You are now discussing the "range" of exposure that your chip has... remember all meters are calibrated to 18% medium gray... let me say that another way "all meters are calibrated to produce an accurate 18% medium gray". This is taught in the zone system, beyond the zone system and virtually every competant photo guide out there.
The bottom line is that taking the ISO values my 10D claims to be
using, literally, results in gross under-exposure.
If so, you need to have something calibrated, either your camera or your handheld meter. This is not an inherent defect in this camera. Again mine is spot on..... to med gray mind you, it is irrelevant to check anything else. At least for purposes of testing your meter as you are then discussing the dynamic range of your chip.

Using sunny
f16, in raw mode, a bright white object in direct sun registers
about 1000 out of 4095 RAW levels in the blue and green channels,
and about 600 in the red channel. That's 2 to 2.5 bits per color
channel, down the drain, unused.
You are once again discussing the dynamic range of your CMOS chip, not the metering system

John, I am not sure what your real agenda is, but a number of people here have said this same thing to you in a myriad of ways... you are confusing your issues I am afraid... best of luck...

G.
 
I just shot a gray card under partly cloudy skies at f/16, ISO 100, 1/100.

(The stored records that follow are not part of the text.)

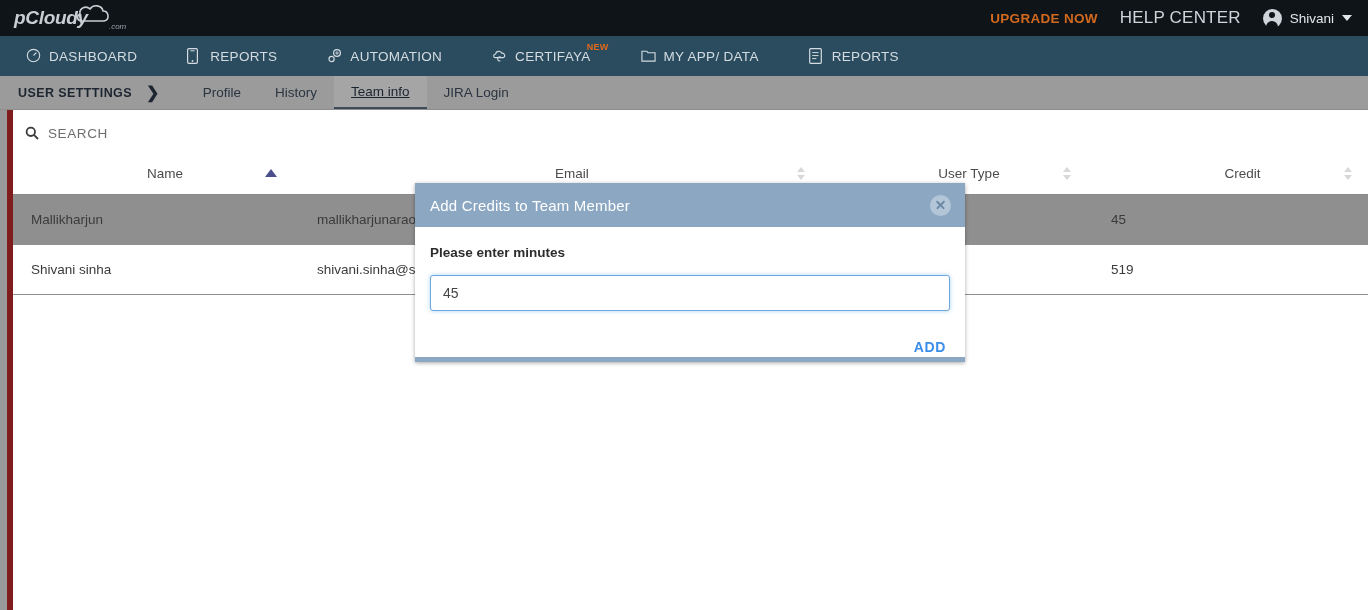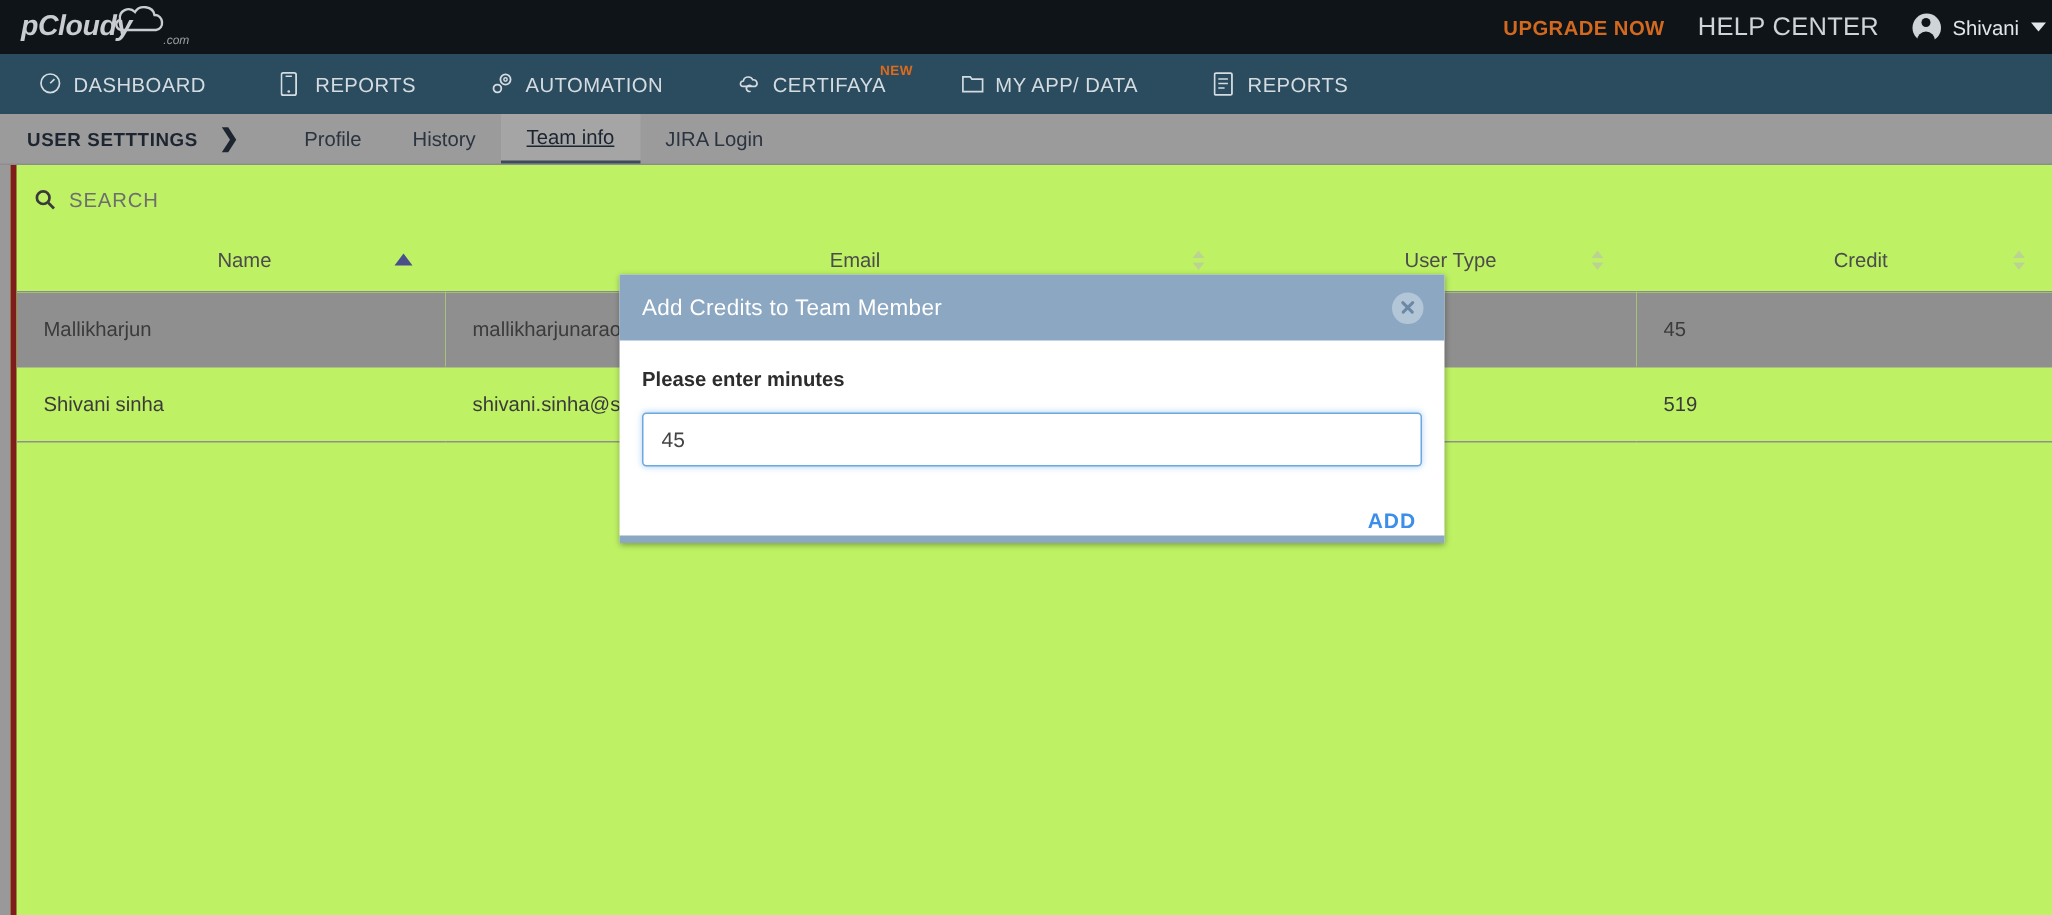--- a/index.html
+++ b/index.html
@@ -36,21 +36,21 @@
     color: #9aa0a6;
     margin-left: -2px;
     align-self: flex-end;
     padding-bottom: 3px;
   }
   .logo-cloud { margin-left: -13px; margin-bottom: 7px; }
   .topbar-right {
     margin-left: auto;
     display: flex;
     align-items: center;
-    padding-right: 4px;
+    padding-right: 16px;
     gap: 22px;
   }
   .upgrade-now {
     color: #d2691e;
     font-weight: bold;
     font-size: 13.5px;
     letter-spacing: 0.3px;
     cursor: pointer;
   }
   .help-center {
@@ -162,22 +162,22 @@
     background: #a5a5a5;
     border-bottom: 2px solid #3c4b57;
     color: #1b2430;
     text-decoration: underline;
   }
 
   
   .content {
     position: relative;
     height: calc(610px - 36px - 40px - 34px);
-    background: #bef264;
-    border-left: 4px solid #7f1d1d;
+    background: #ffffff;
+    border-left: 6px solid #7f1d1d;
     margin-left: 7px;
   }
   .toolbar {
     height: 46px;
     display: flex;
     align-items: center;
     padding: 0 16px 0 12px;
   }
   .search-box {
     display: flex; align-items: center; gap: 9px;

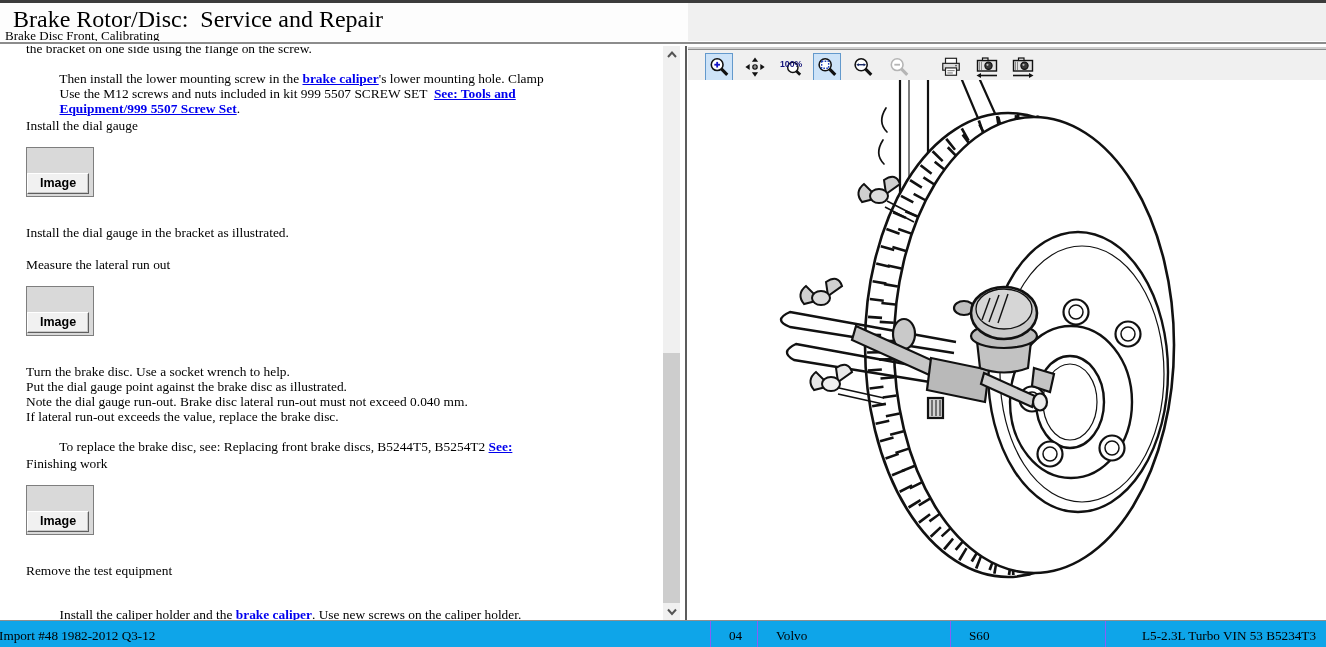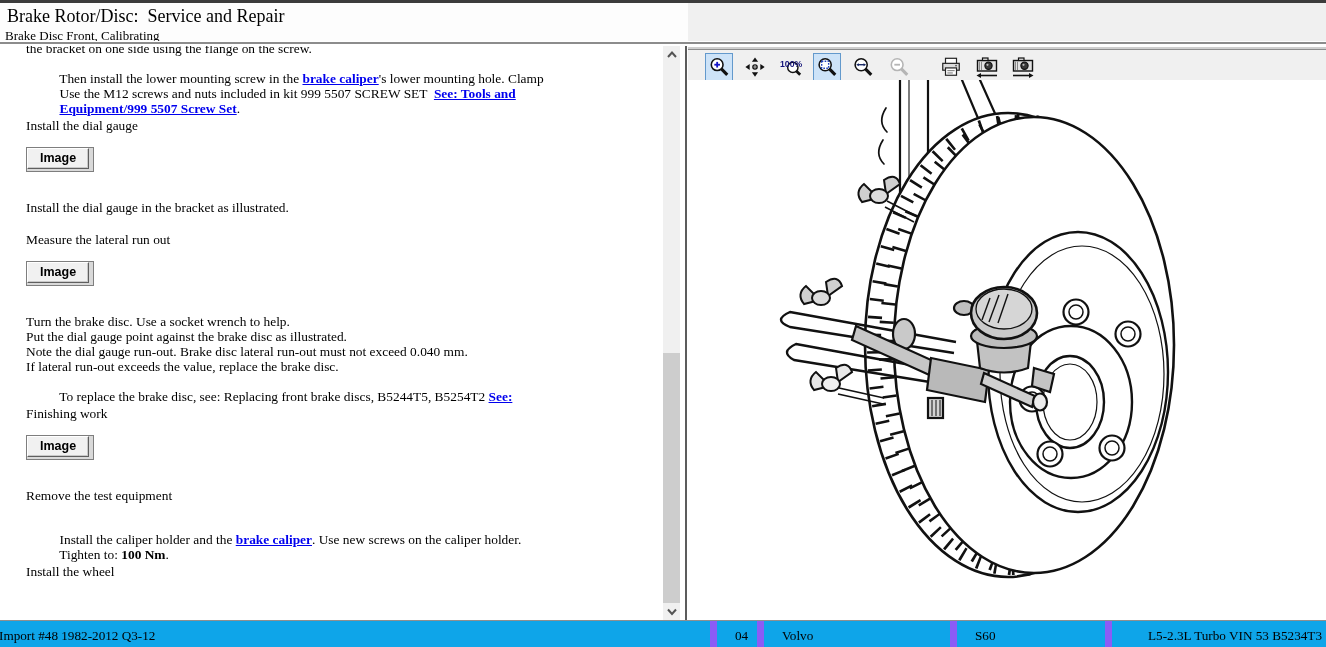--- a/index.html
+++ b/index.html
@@ -5,21 +5,21 @@
   * { margin:0; padding:0; box-sizing:border-box; }
   html,body { width:1326px; height:647px; overflow:hidden; background:#fff;
               font-family:"Liberation Serif", serif; }
   .app { position:relative; width:1326px; height:647px; background:#fff; }
 
   
   .hdr { position:absolute; left:0; top:0; width:1326px; height:41px;
          background:#fdfdfd; border-top:3px solid #3c3c3c; }
   .hdr-right-bg { position:absolute; left:688px; top:0; width:638px; height:41px;
                   background:#f0f0f0; }
-  .hdr-title { position:absolute; left:7px; top:3px; font-size:18px; color:#000;
+  .hdr-title { position:absolute; left:13px; top:3px; font-size:24px; color:#000;
                white-space:pre; }
   .hdr-sub   { position:absolute; left:5px; top:25px; font-size:13px; color:#000000;
                white-space:pre; }
   .hdr-divider { position:absolute; left:0; top:41px; width:1326px; height:5px;
                  background:linear-gradient(#ffffff 0 1px, #8c8c8c 1px 3px, #ffffff 3px 5px); }
 
   
   .doc-pane { position:absolute; left:0; top:46px; width:681px; height:574px;
               background:#fff; overflow:hidden; }
   .doc-content { position:absolute; left:26px; top:-5px; width:630px;
@@ -29,21 +29,21 @@
   .doc-h { margin:17px 0 14px 0; font-weight:normal; font-size:13.4px; white-space:pre; }
   .seg-link { color:#0000ee; font-weight:bold; text-decoration:underline; cursor:pointer; }
   .seg-bold { font-weight:bold; }
 
   .img-btn-wrap { margin:14px 0 28px 0; }
   .img-btn-frame { display:inline-block; border:1px solid #7e7e7e; background:#d9d9d9;
                    padding:0 4px 2px 0; }
   .img-btn { display:inline-block; font-family:"Liberation Sans", sans-serif;
              font-size:12.5px; font-weight:bold; color:#000; background:#f1f1f1;
              border:1px solid; border-color:#ffffff #5f5f5f #5f5f5f #ffffff;
-             box-shadow:inset -1px -1px 0 #c9c9c9; padding:2px 12px 3px 12px; cursor:pointer; }
+             box-shadow:inset -1px -1px 0 #c9c9c9; padding:2px 12px 3px 12px; cursor:pointer;margin-top:25px; }
 
   
   .vscroll { position:absolute; right:1px; top:0; width:17px; height:574px; background:#f0f0f0; }
   .vs-btn { position:absolute; left:0; width:17px; height:17px; display:flex;
             align-items:center; justify-content:center; cursor:pointer; }
   .vs-up { top:0; } .vs-down { bottom:0; }
   .vs-thumb { position:absolute; left:0; top:307px; width:17px; height:250px;
               background:#cdcdcd; cursor:pointer; }
 
   
@@ -64,21 +64,21 @@
   .tb-btn.active { background:#cde3f8; border-color:#6399cc; }
   .tb-btn.disabled { cursor:default; }
   .tb-gap { width:16px; }
   .illus-area { position:absolute; left:0; top:34px; width:638px; height:540px; background:#fff; }
 
   
   .statusline { position:absolute; left:0; top:620px; width:1326px; height:1px; background:#8f8f8f; }
   .statusbar { position:absolute; left:0; top:621px; width:1326px; height:26px; background:#0ea5e9; }
   .sb-seg { position:absolute; top:0; height:26px; font-size:13.2px; color:#000;
             line-height:30px; white-space:pre; overflow:hidden; }
-  .sb-sep { border-left:7px solid #8b5cf6; }
+  .sb-sep { border-left:1px solid #8b5cf6; }
   .sb-0 { left:0; width:710px; padding-left:2px; margin-left:-3px; }
   .sb-1 { left:710px; width:47px;  padding-left:18px; }
   .sb-2 { left:757px; width:193px; padding-left:18px; }
   .sb-3 { left:950px; width:155px; padding-left:18px; }
   .sb-4 { left:1105px; width:221px; padding-left:36px; }
 </style>
 </head>
 <body>
 
 <div class="app">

The results seem to show that my camera is pretty much on the mark with the Sunny-16 rule. Even though it shows about a half stop under...I'd consider this minimal and would blame it on the 'partly cloudy' skies....the sun is not fully out today but I did grab a chance where the sun was fairly bright. So I'd account for the half stop difference with the fact that it's partly cloudy today.

I wouldn't consider these results a problem and if you're seeing something much different I'd consider taking it up with Canon...it doesn't seem that it is a systematic defect with 10D's in general.

Here's my results:



Here's the EC slider adjusted to bring it right to the middle....+.55


Has anyone tried using "Sunny f16" in manual mode with a 10D on a
sunny day?

When I do, the pictures are under-exposed by over a stop. When I
check exposure of a flat, grey surface or blue sky in the camera,
and compare it to my Sekonic meter, there is about 1.3 stops
difference.

This casts a shadow on the integrity of the camera's "low noise at
high ISO", when ISO 800 is really ISO 320, no?